The other argument in that regard is that we have needs in particular areas of expertise in almost all of the sciences. As Dr Washer, the member for Moore, pointed out, in the biological sciences we need people who are as well prepared as possible because that science is one of the key drivers of our future prosperity. Not only do we need people to be smart, well trained and effectively allowed to become strong professionals; we also need to ensure that the capacity is there for them to sustain and increase their knowledge through a number of different programs. As an undergraduate you cannot just expect that that will be it at the end of your course. Increasingly we have seen, because of economic pressures and the increased financial demands of this government—and the fact that people have not been able to access it properly—that not enough people have been doing higher degree courses, whether by coursework or by research. In some areas that in fact has been the case, but in other areas there has been a great deficiency.

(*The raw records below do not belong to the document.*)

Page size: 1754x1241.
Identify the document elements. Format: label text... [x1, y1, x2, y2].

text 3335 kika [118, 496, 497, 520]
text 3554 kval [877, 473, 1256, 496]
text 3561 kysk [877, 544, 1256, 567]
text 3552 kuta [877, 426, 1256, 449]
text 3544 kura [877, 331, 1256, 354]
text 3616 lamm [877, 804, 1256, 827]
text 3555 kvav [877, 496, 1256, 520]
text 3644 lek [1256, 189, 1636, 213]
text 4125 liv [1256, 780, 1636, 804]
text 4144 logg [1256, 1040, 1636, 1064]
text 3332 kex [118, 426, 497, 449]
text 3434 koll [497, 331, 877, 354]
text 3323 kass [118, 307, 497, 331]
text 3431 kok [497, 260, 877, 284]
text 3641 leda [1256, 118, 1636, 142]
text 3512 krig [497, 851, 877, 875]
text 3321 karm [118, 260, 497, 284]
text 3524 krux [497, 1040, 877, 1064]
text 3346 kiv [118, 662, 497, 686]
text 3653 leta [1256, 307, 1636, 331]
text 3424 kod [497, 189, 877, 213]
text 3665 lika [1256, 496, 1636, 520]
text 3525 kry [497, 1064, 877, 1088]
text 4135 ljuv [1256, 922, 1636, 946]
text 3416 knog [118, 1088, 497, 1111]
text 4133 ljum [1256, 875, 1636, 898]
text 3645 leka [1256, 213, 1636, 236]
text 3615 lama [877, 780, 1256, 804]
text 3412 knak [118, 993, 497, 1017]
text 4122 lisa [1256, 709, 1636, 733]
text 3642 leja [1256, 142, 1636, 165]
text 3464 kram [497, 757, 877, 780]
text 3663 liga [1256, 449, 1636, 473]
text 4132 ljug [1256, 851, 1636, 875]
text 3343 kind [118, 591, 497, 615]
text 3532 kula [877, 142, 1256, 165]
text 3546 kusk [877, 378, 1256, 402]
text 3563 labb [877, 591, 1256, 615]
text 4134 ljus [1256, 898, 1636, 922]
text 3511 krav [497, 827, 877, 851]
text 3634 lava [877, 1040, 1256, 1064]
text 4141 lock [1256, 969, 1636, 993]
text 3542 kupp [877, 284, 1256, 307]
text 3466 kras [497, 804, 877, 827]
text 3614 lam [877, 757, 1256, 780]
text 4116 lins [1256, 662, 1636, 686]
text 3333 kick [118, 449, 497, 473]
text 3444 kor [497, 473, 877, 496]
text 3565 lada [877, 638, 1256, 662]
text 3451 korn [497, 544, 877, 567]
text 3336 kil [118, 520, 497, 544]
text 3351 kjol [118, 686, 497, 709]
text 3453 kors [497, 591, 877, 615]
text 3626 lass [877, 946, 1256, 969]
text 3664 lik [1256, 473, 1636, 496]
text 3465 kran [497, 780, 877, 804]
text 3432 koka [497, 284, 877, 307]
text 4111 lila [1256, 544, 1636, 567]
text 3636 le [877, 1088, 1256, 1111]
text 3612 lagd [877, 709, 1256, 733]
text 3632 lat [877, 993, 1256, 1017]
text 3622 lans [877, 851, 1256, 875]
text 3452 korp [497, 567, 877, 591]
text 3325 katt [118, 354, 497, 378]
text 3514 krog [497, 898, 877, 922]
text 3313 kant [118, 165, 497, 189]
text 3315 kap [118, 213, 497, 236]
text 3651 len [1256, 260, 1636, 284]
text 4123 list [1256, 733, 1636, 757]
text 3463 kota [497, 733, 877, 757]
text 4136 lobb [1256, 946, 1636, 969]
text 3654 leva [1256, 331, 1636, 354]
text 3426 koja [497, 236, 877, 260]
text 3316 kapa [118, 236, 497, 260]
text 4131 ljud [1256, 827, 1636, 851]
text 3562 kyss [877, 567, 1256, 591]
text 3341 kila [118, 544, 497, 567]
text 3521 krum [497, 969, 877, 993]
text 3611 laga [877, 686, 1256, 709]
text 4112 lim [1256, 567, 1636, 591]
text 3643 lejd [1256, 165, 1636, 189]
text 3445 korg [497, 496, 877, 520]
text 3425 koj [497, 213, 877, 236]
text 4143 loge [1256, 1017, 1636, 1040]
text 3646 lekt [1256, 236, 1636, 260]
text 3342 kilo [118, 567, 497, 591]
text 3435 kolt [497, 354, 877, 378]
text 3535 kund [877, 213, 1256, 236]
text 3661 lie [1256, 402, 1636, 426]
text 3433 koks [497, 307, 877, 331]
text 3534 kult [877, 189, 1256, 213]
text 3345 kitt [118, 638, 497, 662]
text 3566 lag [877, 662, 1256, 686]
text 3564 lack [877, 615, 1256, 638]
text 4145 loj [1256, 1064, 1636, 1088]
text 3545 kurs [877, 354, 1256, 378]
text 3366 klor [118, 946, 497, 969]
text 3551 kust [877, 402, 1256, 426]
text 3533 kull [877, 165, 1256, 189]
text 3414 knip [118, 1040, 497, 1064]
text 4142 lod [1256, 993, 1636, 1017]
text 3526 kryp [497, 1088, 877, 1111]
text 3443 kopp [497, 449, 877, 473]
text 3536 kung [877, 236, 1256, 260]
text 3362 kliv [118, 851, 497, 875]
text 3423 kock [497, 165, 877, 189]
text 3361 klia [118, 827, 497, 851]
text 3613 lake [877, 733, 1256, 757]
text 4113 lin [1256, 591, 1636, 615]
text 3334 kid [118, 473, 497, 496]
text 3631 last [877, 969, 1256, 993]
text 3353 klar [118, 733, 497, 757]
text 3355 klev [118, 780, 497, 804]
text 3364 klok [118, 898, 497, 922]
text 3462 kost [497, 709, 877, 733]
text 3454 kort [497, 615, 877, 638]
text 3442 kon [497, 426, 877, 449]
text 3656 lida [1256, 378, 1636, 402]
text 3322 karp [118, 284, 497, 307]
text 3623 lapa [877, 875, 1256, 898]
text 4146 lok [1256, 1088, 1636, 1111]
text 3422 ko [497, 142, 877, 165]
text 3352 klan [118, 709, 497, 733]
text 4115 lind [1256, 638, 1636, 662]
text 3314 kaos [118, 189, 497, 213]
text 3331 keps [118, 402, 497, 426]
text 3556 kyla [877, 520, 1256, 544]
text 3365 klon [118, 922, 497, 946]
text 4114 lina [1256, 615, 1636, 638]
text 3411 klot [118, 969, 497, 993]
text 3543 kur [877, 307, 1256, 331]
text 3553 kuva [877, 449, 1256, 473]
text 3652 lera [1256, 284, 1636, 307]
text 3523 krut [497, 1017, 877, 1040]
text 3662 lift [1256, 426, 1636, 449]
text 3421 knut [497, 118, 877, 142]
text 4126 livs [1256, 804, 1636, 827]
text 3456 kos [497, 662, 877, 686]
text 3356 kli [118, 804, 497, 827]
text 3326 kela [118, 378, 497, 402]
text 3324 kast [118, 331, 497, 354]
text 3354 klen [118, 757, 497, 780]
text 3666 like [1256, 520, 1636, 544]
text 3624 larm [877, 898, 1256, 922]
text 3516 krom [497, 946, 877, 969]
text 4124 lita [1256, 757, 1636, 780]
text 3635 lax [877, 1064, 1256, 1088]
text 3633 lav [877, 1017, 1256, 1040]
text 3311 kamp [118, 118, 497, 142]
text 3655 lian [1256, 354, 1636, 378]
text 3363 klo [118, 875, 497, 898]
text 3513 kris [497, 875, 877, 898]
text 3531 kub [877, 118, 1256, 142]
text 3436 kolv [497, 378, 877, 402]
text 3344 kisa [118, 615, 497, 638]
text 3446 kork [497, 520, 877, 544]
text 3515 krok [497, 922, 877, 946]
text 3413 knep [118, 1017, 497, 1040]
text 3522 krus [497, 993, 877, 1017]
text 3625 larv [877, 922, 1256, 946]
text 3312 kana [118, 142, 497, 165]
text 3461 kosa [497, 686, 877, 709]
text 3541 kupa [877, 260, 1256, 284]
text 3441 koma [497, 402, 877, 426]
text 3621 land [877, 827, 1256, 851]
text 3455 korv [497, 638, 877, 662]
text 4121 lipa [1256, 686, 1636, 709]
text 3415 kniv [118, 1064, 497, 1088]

The PELS and the extension of it should actually have the effect that more people will be able to enter postgraduate studies and pursue those effectively, and to have that broaden out from primarily the teaching profession. If you go back 10 or 15 years, the great driver in the teaching profession was for people who were three-year trained to go on and undertake further education so they could convert that into full four-year trained status. At that time we had the fine situation that they were the key people going forward, trying to get a better grounding and a better understanding of where they were at, and a greater degree of professionalism. The problem existed, though, that it needed to be broadened. Every way in which we can provide more incentives for people to add to their professional capacity and their qualifications should be sought out. Given the late hour, in spite of what I said about Mrs May, I understand that this debate needs to be sped up a little bit, so I will finish my contribution at this point.